Anoka-Hennepin schools settle bullying lawsuits; board member quits in protest
Sarah Horner, Pioneer Press, March 6, 2012 –
With tears in his eyes, Dylon Frei told the crowd gathered Monday night outside the Anoka-Hennepin school district’s board room that middle school had been tough.
He was repeatedly called “fag,” pushed into lockers and even attacked in a school bathroom.
With a few of his fellow student plaintiffs standing teary-eyed nearby, Frie said a board vote moments earlier gave him hope that for him, a gay 15-year-old, high school might be different.
With one member resigning in protest, the board voted 5-1 Monday night to accept a settlement agreement with Frei and five other former and current district students who had filed two lawsuits over a policy requiring staff to remain neutral when the topic of sexual orientation came up in the classroom.
Represented by two national civil rights groups, the students sued in July, alleging the district failed to stop bullying so pervasive that it caused many of them to transfer or drop out and some of them to attempt suicide.

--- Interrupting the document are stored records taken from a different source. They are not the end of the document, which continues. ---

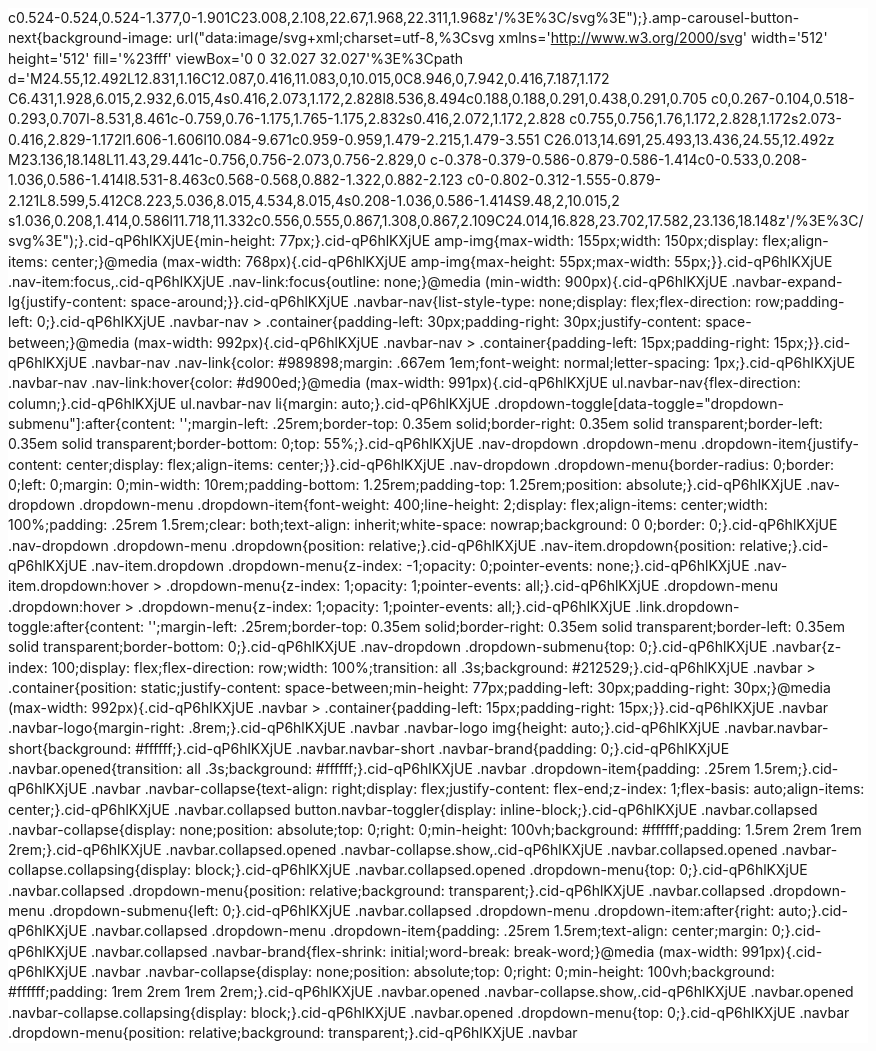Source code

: c0.524-0.524,0.524-1.377,0-1.901C23.008,2.108,22.67,1.968,22.311,1.968z'/%3E%3C/svg%3E");}.amp-carousel-button-next{background-image: url("data:image/svg+xml;charset=utf-8,%3Csvg xmlns='http://www.w3.org/2000/svg' width='512' height='512' fill='%23fff' viewBox='0 0 32.027 32.027'%3E%3Cpath d='M24.55,12.492L12.831,1.16C12.087,0.416,11.083,0,10.015,0C8.946,0,7.942,0.416,7.187,1.172 C6.431,1.928,6.015,2.932,6.015,4s0.416,2.073,1.172,2.828l8.536,8.494c0.188,0.188,0.291,0.438,0.291,0.705 c0,0.267-0.104,0.518-0.293,0.707l-8.531,8.461c-0.759,0.76-1.175,1.765-1.175,2.832s0.416,2.072,1.172,2.828 c0.755,0.756,1.76,1.172,2.828,1.172s2.073-0.416,2.829-1.172l1.606-1.606l10.084-9.671c0.959-0.959,1.479-2.215,1.479-3.551 C26.013,14.691,25.493,13.436,24.55,12.492z M23.136,18.148L11.43,29.441c-0.756,0.756-2.073,0.756-2.829,0 c-0.378-0.379-0.586-0.879-0.586-1.414c0-0.533,0.208-1.036,0.586-1.414l8.531-8.463c0.568-0.568,0.882-1.322,0.882-2.123 c0-0.802-0.312-1.555-0.879-2.121L8.599,5.412C8.223,5.036,8.015,4.534,8.015,4s0.208-1.036,0.586-1.414S9.48,2,10.015,2 s1.036,0.208,1.414,0.586l11.718,11.332c0.556,0.555,0.867,1.308,0.867,2.109C24.014,16.828,23.702,17.582,23.136,18.148z'/%3E%3C/svg%3E");}.cid-qP6hlKXjUE{min-height: 77px;}.cid-qP6hlKXjUE amp-img{max-width: 155px;width: 150px;display: flex;align-items: center;}@media (max-width: 768px){.cid-qP6hlKXjUE amp-img{max-height: 55px;max-width: 55px;}}.cid-qP6hlKXjUE .nav-item:focus,.cid-qP6hlKXjUE .nav-link:focus{outline: none;}@media (min-width: 900px){.cid-qP6hlKXjUE .navbar-expand-lg{justify-content: space-around;}}.cid-qP6hlKXjUE .navbar-nav{list-style-type: none;display: flex;flex-direction: row;padding-left: 0;}.cid-qP6hlKXjUE .navbar-nav > .container{padding-left: 30px;padding-right: 30px;justify-content: space-between;}@media (max-width: 992px){.cid-qP6hlKXjUE .navbar-nav > .container{padding-left: 15px;padding-right: 15px;}}.cid-qP6hlKXjUE .navbar-nav .nav-link{color: #989898;margin: .667em 1em;font-weight: normal;letter-spacing: 1px;}.cid-qP6hlKXjUE .navbar-nav .nav-link:hover{color: #d900ed;}@media (max-width: 991px){.cid-qP6hlKXjUE ul.navbar-nav{flex-direction: column;}.cid-qP6hlKXjUE ul.navbar-nav li{margin: auto;}.cid-qP6hlKXjUE .dropdown-toggle[data-toggle="dropdown-submenu"]:after{content: '';margin-left: .25rem;border-top: 0.35em solid;border-right: 0.35em solid transparent;border-left: 0.35em solid transparent;border-bottom: 0;top: 55%;}.cid-qP6hlKXjUE .nav-dropdown .dropdown-menu .dropdown-item{justify-content: center;display: flex;align-items: center;}}.cid-qP6hlKXjUE .nav-dropdown .dropdown-menu{border-radius: 0;border: 0;left: 0;margin: 0;min-width: 10rem;padding-bottom: 1.25rem;padding-top: 1.25rem;position: absolute;}.cid-qP6hlKXjUE .nav-dropdown .dropdown-menu .dropdown-item{font-weight: 400;line-height: 2;display: flex;align-items: center;width: 100%;padding: .25rem 1.5rem;clear: both;text-align: inherit;white-space: nowrap;background: 0 0;border: 0;}.cid-qP6hlKXjUE .nav-dropdown .dropdown-menu .dropdown{position: relative;}.cid-qP6hlKXjUE .nav-item.dropdown{position: relative;}.cid-qP6hlKXjUE .nav-item.dropdown .dropdown-menu{z-index: -1;opacity: 0;pointer-events: none;}.cid-qP6hlKXjUE .nav-item.dropdown:hover > .dropdown-menu{z-index: 1;opacity: 1;pointer-events: all;}.cid-qP6hlKXjUE .dropdown-menu .dropdown:hover > .dropdown-menu{z-index: 1;opacity: 1;pointer-events: all;}.cid-qP6hlKXjUE .link.dropdown-toggle:after{content: '';margin-left: .25rem;border-top: 0.35em solid;border-right: 0.35em solid transparent;border-left: 0.35em solid transparent;border-bottom: 0;}.cid-qP6hlKXjUE .nav-dropdown .dropdown-submenu{top: 0;}.cid-qP6hlKXjUE .navbar{z-index: 100;display: flex;flex-direction: row;width: 100%;transition: all .3s;background: #212529;}.cid-qP6hlKXjUE .navbar > .container{position: static;justify-content: space-between;min-height: 77px;padding-left: 30px;padding-right: 30px;}@media (max-width: 992px){.cid-qP6hlKXjUE .navbar > .container{padding-left: 15px;padding-right: 15px;}}.cid-qP6hlKXjUE .navbar .navbar-logo{margin-right: .8rem;}.cid-qP6hlKXjUE .navbar .navbar-logo img{height: auto;}.cid-qP6hlKXjUE .navbar.navbar-short{background: #ffffff;}.cid-qP6hlKXjUE .navbar.navbar-short .navbar-brand{padding: 0;}.cid-qP6hlKXjUE .navbar.opened{transition: all .3s;background: #ffffff;}.cid-qP6hlKXjUE .navbar .dropdown-item{padding: .25rem 1.5rem;}.cid-qP6hlKXjUE .navbar .navbar-collapse{text-align: right;display: flex;justify-content: flex-end;z-index: 1;flex-basis: auto;align-items: center;}.cid-qP6hlKXjUE .navbar.collapsed button.navbar-toggler{display: inline-block;}.cid-qP6hlKXjUE .navbar.collapsed .navbar-collapse{display: none;position: absolute;top: 0;right: 0;min-height: 100vh;background: #ffffff;padding: 1.5rem 2rem 1rem 2rem;}.cid-qP6hlKXjUE .navbar.collapsed.opened .navbar-collapse.show,.cid-qP6hlKXjUE .navbar.collapsed.opened .navbar-collapse.collapsing{display: block;}.cid-qP6hlKXjUE .navbar.collapsed.opened .dropdown-menu{top: 0;}.cid-qP6hlKXjUE .navbar.collapsed .dropdown-menu{position: relative;background: transparent;}.cid-qP6hlKXjUE .navbar.collapsed .dropdown-menu .dropdown-submenu{left: 0;}.cid-qP6hlKXjUE .navbar.collapsed .dropdown-menu .dropdown-item:after{right: auto;}.cid-qP6hlKXjUE .navbar.collapsed .dropdown-menu .dropdown-item{padding: .25rem 1.5rem;text-align: center;margin: 0;}.cid-qP6hlKXjUE .navbar.collapsed .navbar-brand{flex-shrink: initial;word-break: break-word;}@media (max-width: 991px){.cid-qP6hlKXjUE .navbar .navbar-collapse{display: none;position: absolute;top: 0;right: 0;min-height: 100vh;background: #ffffff;padding: 1rem 2rem 1rem 2rem;}.cid-qP6hlKXjUE .navbar.opened .navbar-collapse.show,.cid-qP6hlKXjUE .navbar.opened .navbar-collapse.collapsing{display: block;}.cid-qP6hlKXjUE .navbar.opened .dropdown-menu{top: 0;}.cid-qP6hlKXjUE .navbar .dropdown-menu{position: relative;background: transparent;}.cid-qP6hlKXjUE .navbar
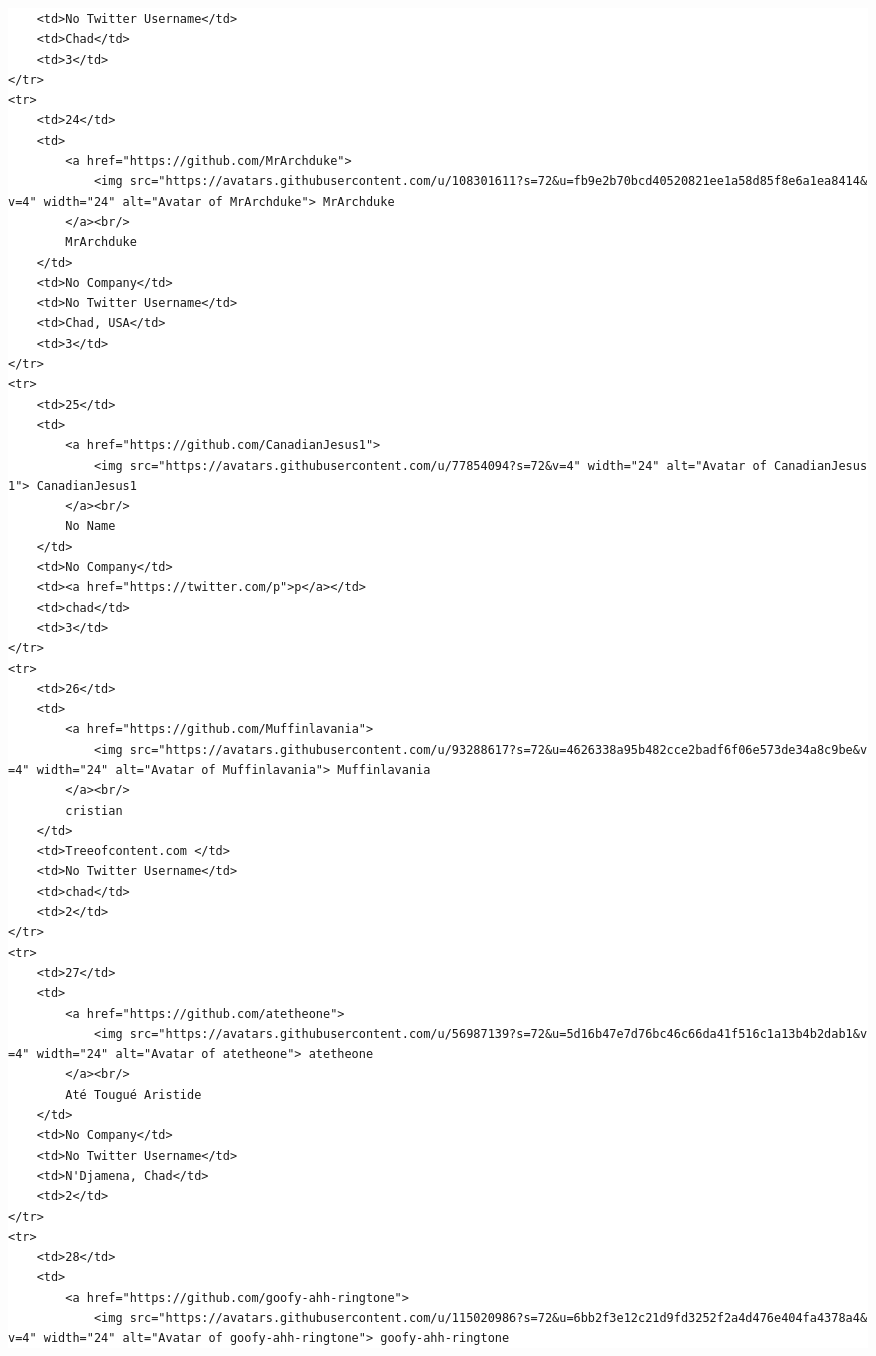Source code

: 		<td>No Twitter Username</td>
		<td>Chad</td>
		<td>3</td>
	</tr>
	<tr>
		<td>24</td>
		<td>
			<a href="https://github.com/MrArchduke">
				<img src="https://avatars.githubusercontent.com/u/108301611?s=72&u=fb9e2b70bcd40520821ee1a58d85f8e6a1ea8414&v=4" width="24" alt="Avatar of MrArchduke"> MrArchduke
			</a><br/>
			MrArchduke
		</td>
		<td>No Company</td>
		<td>No Twitter Username</td>
		<td>Chad, USA</td>
		<td>3</td>
	</tr>
	<tr>
		<td>25</td>
		<td>
			<a href="https://github.com/CanadianJesus1">
				<img src="https://avatars.githubusercontent.com/u/77854094?s=72&v=4" width="24" alt="Avatar of CanadianJesus1"> CanadianJesus1
			</a><br/>
			No Name
		</td>
		<td>No Company</td>
		<td><a href="https://twitter.com/p">p</a></td>
		<td>chad</td>
		<td>3</td>
	</tr>
	<tr>
		<td>26</td>
		<td>
			<a href="https://github.com/Muffinlavania">
				<img src="https://avatars.githubusercontent.com/u/93288617?s=72&u=4626338a95b482cce2badf6f06e573de34a8c9be&v=4" width="24" alt="Avatar of Muffinlavania"> Muffinlavania
			</a><br/>
			cristian
		</td>
		<td>Treeofcontent.com </td>
		<td>No Twitter Username</td>
		<td>chad</td>
		<td>2</td>
	</tr>
	<tr>
		<td>27</td>
		<td>
			<a href="https://github.com/atetheone">
				<img src="https://avatars.githubusercontent.com/u/56987139?s=72&u=5d16b47e7d76bc46c66da41f516c1a13b4b2dab1&v=4" width="24" alt="Avatar of atetheone"> atetheone
			</a><br/>
			Até Tougué Aristide
		</td>
		<td>No Company</td>
		<td>No Twitter Username</td>
		<td>N'Djamena, Chad</td>
		<td>2</td>
	</tr>
	<tr>
		<td>28</td>
		<td>
			<a href="https://github.com/goofy-ahh-ringtone">
				<img src="https://avatars.githubusercontent.com/u/115020986?s=72&u=6bb2f3e12c21d9fd3252f2a4d476e404fa4378a4&v=4" width="24" alt="Avatar of goofy-ahh-ringtone"> goofy-ahh-ringtone
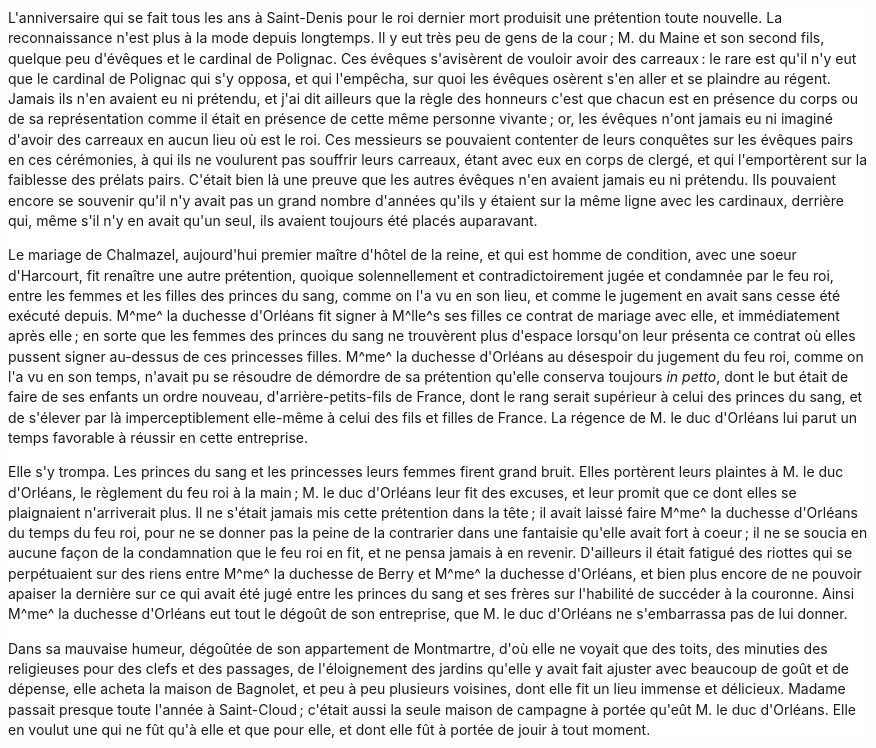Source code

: L'anniversaire qui se fait tous les ans à Saint-Denis pour le roi dernier mort
produisit une prétention toute nouvelle. La reconnaissance n'est plus à la
mode depuis longtemps. Il y eut très peu de gens de la cour ; M. du Maine et
son second fils, quelque peu d'évêques et le cardinal de Polignac. Ces évêques
s'avisèrent de vouloir avoir des carreaux : le rare est qu'il n'y eut que le
cardinal de Polignac qui s'y opposa, et qui l'empêcha, sur quoi les évêques
osèrent s'en aller et se plaindre au régent. Jamais ils n'en avaient eu ni
prétendu, et j'ai dit ailleurs que la règle des honneurs c'est que chacun est
en présence du corps ou de sa représentation comme il était en présence de
cette même personne vivante ; or, les évêques n'ont jamais eu ni imaginé
d'avoir des carreaux en aucun lieu où est le roi. Ces messieurs se pouvaient
contenter de leurs conquêtes sur les évêques pairs en ces cérémonies, à qui
ils ne voulurent pas souffrir leurs carreaux, étant avec eux en corps de
clergé, et qui l'emportèrent sur la faiblesse des prélats pairs. C'était bien
là une preuve que les autres évêques n'en avaient jamais eu ni prétendu. Ils
pouvaient encore se souvenir qu'il n'y avait pas un grand nombre d'années
qu'ils y étaient sur la même ligne avec les cardinaux, derrière qui, même s'il
n'y en avait qu'un seul, ils avaient toujours été placés auparavant.

Le mariage de Chalmazel, aujourd'hui premier maître d'hôtel de la reine, et
qui est homme de condition, avec une soeur d'Harcourt, fit renaître une autre
prétention, quoique solennellement et contradictoirement jugée et condamnée
par le feu roi, entre les femmes et les filles des princes du sang, comme on
l'a vu en son lieu, et comme le jugement en avait sans cesse été exécuté
depuis. M^me^ la duchesse d'Orléans fit signer à M^lle^s ses filles ce contrat de
mariage avec elle, et immédiatement après elle ; en sorte que les femmes des
princes du sang ne trouvèrent plus d'espace lorsqu'on leur présenta ce contrat
où elles pussent signer au-dessus de ces princesses filles. M^me^ la duchesse
d'Orléans au désespoir du jugement du feu roi, comme on l'a vu en son temps,
n'avait pu se résoudre de démordre de sa prétention qu'elle conserva toujours
*in petto*, dont le but était de faire de ses enfants un ordre nouveau,
d'arrière-petits-fils de France, dont le rang serait supérieur à celui des
princes du sang, et de s'élever par là imperceptiblement elle-même à celui des
fils et filles de France. La régence de M. le duc d'Orléans lui parut un temps
favorable à réussir en cette entreprise.

Elle s'y trompa. Les princes du sang et les princesses leurs femmes firent
grand bruit. Elles portèrent leurs plaintes à M. le duc d'Orléans, le
règlement du feu roi à la main ; M. le duc d'Orléans leur fit des excuses, et
leur promit que ce dont elles se plaignaient n'arriverait plus. Il ne s'était
jamais mis cette prétention dans la tête ; il avait laissé faire M^me^ la
duchesse d'Orléans du temps du feu roi, pour ne se donner pas la peine de la
contrarier dans une fantaisie qu'elle avait fort à coeur ; il ne se soucia en
aucune façon de la condamnation que le feu roi en fit, et ne pensa jamais à en
revenir. D'ailleurs il était fatigué des riottes qui se perpétuaient sur des
riens entre M^me^ la duchesse de Berry et M^me^ la duchesse d'Orléans, et bien
plus encore de ne pouvoir apaiser la dernière sur ce qui avait été jugé entre
les princes du sang et ses frères sur l'habilité de succéder à la couronne.
Ainsi M^me^ la duchesse d'Orléans eut tout le dégoût de son entreprise, que M.
le duc d'Orléans ne s'embarrassa pas de lui donner.

Dans sa mauvaise humeur, dégoûtée de son appartement de Montmartre, d'où elle
ne voyait que des toits, des minuties des religieuses pour des clefs et des
passages, de l'éloignement des jardins qu'elle y avait fait ajuster avec
beaucoup de goût et de dépense, elle acheta la maison de Bagnolet, et peu à
peu plusieurs voisines, dont elle fit un lieu immense et délicieux. Madame
passait presque toute l'année à Saint-Cloud ; c'était aussi la seule maison de
campagne à portée qu'eût M. le duc d'Orléans. Elle en voulut une qui ne fût
qu'à elle et que pour elle, et dont elle fût à portée de jouir à tout moment.
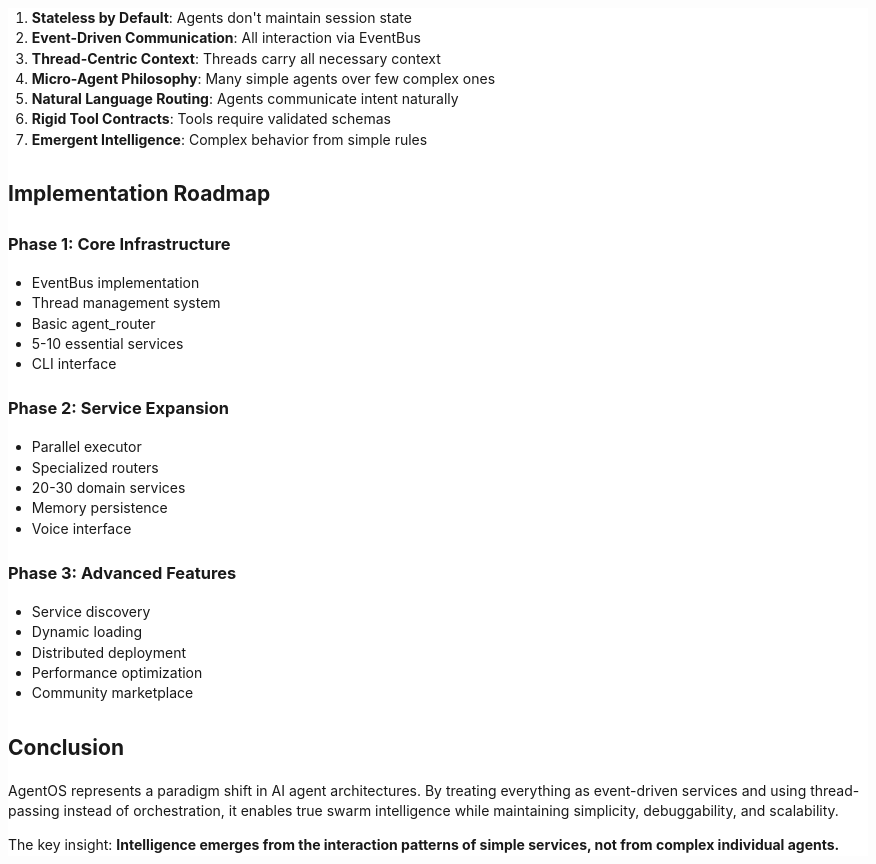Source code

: 1. **Stateless by Default**: Agents don't maintain session state
2. **Event-Driven Communication**: All interaction via EventBus
3. **Thread-Centric Context**: Threads carry all necessary context
4. **Micro-Agent Philosophy**: Many simple agents over few complex ones
5. **Natural Language Routing**: Agents communicate intent naturally
6. **Rigid Tool Contracts**: Tools require validated schemas
7. **Emergent Intelligence**: Complex behavior from simple rules

## Implementation Roadmap

### Phase 1: Core Infrastructure
- EventBus implementation
- Thread management system  
- Basic agent_router
- 5-10 essential services
- CLI interface

### Phase 2: Service Expansion
- Parallel executor
- Specialized routers
- 20-30 domain services
- Memory persistence
- Voice interface

### Phase 3: Advanced Features
- Service discovery
- Dynamic loading
- Distributed deployment
- Performance optimization
- Community marketplace

## Conclusion

AgentOS represents a paradigm shift in AI agent architectures. By treating everything as event-driven services and using thread-passing instead of orchestration, it enables true swarm intelligence while maintaining simplicity, debuggability, and scalability.

The key insight: **Intelligence emerges from the interaction patterns of simple services, not from complex individual agents.**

All said they were bullied because of their real or perceived sexual orientation.
The settlement requires the district to hire staff to improve the climate for gay, lesbian, bisexual and transgender students and more closely monitor and report bullying.
The district also must pay a lump sum of $270,000 to be divided among the student plaintiffs.
Supporters at the meeting called the decision “historic” and “precedent setting” for districts across the country.
“I am just like really glad we could make a difference for everybody, not just us,” Frei said. “Change is coming, I can feel it.”
The settlement comes less than a month after the board voted to replace its controversial policy on sexual orientation, a major target of the lawsuits. The language – dubbed the neutrality policy – required staff to stay neutral on GLBT topics in school.
The suits claimed the policy stopped staff members from effectively defending victims of anti-gay bullying out of fear of not appearing neutral.
Board member Kathy Tingelstad was the lone vote against Monday’s decision.
The former Republican state representative announced her decision to resign immediately after the vote. Tingelstad said the settlement was a result of pressure from outside groups and would be costly to the cash-strapped district.
“Like a target of bullying, I choose to leave the situation by resigning – instead of fighting back against the out-of-state bullies,” she said.
The Parents Action League, a parents group formed in support of the district’s policy on sexual orientation, also opposed the agreement.
“This was not about bullying,” president Laurie Thompson said in a statement. “Making schools safe for ‘gay’ kids means indoctrinating impressionable, young minds with homosexual propaganda.”
Besides ending the lawsuits, the settlement closes a federal investigation of the district launched in 2010 after allegations of GLBT harassment were made to the U.S. departments of Justice and Education.
The terms of the settlement require the district to hire an equity consultant, a Title IX coordinator and a mental health consultant to review district policies and ensure the district does a better job of addressing harassment.
It also must conduct more student and staff training on bullying and adopt a new monitoring system to track harassment.
It is estimated the changes will cost the 39,000-student district – Minnesota’s largest – about $500,000, board chairman Tom Heidemann said.
The Justice Department is in charge of tracking compliance until 2017.
Although the suits allege district employees were unresponsive to bullying reports, Heidemann said an Anoka-Hennepin investigation found staff acted in a “professional, timely and appropriate manner.”
The decision to settle, Heidemann said, was made to save the district time and money that might have been lost in a lengthy legal battle.
“At the end of the day, the board would rather focus our limited resources on educating kids and keeping them safe,” he said.
Superintendent Dennis Carlson said the terms of the agreement were in line with progress the district already has been making on student safety.
“Our gay students deserve to feel safe and be safe – just like everyone else in our public schools,” he said.
Standing near his 15-year-old son, Damian, Michael McGee thanked him and the five other student plaintiffs for their bravery.
“If it were not for their courage and determination to tell their stories and to stand up and say, ‘Enough, I deserve better; we all deserve better,’ we would not be on the precipice of creating change,” McGee told the six, who will detail their personal experiences at a news conference this morning.